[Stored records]
-.-.-

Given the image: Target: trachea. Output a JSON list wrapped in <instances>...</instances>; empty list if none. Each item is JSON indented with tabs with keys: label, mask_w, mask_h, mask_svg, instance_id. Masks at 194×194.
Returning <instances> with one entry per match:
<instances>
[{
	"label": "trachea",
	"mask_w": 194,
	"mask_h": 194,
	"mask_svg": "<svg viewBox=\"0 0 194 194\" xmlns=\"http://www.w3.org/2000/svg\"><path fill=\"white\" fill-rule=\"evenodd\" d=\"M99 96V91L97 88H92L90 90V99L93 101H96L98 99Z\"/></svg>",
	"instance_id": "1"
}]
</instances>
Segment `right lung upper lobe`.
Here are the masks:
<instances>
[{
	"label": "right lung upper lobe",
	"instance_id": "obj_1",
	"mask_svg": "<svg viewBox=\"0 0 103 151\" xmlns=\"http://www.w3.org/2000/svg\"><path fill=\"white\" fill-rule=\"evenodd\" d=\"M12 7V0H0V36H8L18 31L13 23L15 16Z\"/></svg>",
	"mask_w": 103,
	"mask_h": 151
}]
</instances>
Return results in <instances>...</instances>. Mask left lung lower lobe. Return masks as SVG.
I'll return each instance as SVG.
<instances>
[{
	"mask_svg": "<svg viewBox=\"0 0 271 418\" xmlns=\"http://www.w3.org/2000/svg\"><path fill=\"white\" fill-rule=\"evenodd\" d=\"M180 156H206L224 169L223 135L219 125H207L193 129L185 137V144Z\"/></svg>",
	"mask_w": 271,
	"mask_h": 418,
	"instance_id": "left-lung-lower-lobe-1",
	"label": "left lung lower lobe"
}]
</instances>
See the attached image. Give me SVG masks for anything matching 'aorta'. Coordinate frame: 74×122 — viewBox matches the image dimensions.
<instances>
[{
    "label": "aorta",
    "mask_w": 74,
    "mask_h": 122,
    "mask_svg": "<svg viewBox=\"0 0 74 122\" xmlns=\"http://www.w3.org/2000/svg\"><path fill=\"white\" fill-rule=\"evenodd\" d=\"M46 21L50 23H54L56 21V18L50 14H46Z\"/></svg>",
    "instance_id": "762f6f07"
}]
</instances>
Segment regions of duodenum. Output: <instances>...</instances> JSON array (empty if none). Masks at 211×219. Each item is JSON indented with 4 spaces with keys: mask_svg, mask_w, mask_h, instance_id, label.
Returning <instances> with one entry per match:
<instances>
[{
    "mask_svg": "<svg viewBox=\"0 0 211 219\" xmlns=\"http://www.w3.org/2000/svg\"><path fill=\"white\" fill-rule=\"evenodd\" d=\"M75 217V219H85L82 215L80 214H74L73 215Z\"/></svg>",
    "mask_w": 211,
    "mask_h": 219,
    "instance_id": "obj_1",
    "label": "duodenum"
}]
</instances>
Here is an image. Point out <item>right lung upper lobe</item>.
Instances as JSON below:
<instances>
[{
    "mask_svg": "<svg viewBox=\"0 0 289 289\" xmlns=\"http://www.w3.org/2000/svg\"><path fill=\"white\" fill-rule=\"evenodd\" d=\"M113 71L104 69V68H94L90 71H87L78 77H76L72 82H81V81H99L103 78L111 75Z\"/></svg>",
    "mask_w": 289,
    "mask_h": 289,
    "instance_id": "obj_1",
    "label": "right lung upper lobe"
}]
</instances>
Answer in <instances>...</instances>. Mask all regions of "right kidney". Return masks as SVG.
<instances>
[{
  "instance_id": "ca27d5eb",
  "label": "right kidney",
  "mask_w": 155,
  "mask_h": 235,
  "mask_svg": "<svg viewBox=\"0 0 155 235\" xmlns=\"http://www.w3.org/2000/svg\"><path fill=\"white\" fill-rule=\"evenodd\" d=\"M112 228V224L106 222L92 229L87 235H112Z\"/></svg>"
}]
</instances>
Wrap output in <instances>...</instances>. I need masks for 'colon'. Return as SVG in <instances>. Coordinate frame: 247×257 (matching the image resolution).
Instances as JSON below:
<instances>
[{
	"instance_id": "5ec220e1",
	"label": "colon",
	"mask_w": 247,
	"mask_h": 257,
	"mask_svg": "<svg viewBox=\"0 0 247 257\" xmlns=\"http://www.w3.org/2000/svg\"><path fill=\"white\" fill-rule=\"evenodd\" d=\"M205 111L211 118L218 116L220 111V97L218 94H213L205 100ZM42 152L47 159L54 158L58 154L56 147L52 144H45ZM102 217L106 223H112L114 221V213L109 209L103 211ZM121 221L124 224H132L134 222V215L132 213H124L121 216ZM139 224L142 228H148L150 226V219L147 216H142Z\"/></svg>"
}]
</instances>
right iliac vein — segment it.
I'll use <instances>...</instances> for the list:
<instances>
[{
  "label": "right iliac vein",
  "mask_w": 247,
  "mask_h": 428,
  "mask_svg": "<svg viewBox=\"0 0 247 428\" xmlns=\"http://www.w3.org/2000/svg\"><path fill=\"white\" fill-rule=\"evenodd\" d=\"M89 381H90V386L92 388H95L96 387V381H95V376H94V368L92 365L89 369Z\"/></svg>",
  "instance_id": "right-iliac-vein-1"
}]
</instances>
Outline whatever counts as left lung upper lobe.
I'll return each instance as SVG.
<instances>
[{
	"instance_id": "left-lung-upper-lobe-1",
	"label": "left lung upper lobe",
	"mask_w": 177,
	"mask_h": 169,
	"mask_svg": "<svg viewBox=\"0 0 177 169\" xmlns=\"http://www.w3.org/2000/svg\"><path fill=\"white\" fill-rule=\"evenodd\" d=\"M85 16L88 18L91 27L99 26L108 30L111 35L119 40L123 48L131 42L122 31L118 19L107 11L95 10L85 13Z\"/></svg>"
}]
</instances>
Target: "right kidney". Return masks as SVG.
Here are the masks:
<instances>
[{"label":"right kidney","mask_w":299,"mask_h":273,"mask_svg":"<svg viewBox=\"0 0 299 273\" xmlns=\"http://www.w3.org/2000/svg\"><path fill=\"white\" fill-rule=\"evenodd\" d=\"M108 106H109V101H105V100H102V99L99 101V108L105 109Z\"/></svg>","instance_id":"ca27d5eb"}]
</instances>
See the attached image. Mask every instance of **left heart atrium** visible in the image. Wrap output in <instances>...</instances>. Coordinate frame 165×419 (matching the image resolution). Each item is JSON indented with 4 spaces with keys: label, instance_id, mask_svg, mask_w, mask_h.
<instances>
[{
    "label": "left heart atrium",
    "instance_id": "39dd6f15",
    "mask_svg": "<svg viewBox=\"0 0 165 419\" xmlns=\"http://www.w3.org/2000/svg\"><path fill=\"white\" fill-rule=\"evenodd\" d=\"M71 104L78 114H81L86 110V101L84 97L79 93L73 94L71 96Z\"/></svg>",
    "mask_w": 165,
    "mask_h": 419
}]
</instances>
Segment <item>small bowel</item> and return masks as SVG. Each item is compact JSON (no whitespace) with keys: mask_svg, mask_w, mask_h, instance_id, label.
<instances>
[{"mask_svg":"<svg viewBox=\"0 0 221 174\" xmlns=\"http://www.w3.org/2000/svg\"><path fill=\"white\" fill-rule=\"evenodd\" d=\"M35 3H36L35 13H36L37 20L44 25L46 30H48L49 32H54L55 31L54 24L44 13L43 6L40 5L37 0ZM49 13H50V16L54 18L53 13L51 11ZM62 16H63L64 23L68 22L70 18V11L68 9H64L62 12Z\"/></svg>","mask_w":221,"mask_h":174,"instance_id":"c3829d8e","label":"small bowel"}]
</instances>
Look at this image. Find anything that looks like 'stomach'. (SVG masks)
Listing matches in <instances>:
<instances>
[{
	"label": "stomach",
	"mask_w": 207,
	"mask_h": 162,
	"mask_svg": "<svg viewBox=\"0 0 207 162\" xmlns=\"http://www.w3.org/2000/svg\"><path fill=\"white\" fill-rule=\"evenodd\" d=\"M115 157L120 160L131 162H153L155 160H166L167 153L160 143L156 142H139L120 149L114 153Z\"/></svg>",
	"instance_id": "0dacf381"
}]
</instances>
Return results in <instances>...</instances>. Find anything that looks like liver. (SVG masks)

-.-.-

• YOUR GOAL:
Return every line of the records above that contains the string "anything", matching case exactly.

• COMPLETE OUTPUT:
See the attached image. Give me SVG masks for anything matching 'aorta'. Coordinate frame: 74×122 — viewBox matches the image dimensions.
Look at this image. Find anything that looks like 'stomach'. (SVG masks)
Return results in <instances>...</instances>. Find anything that looks like liver. (SVG masks)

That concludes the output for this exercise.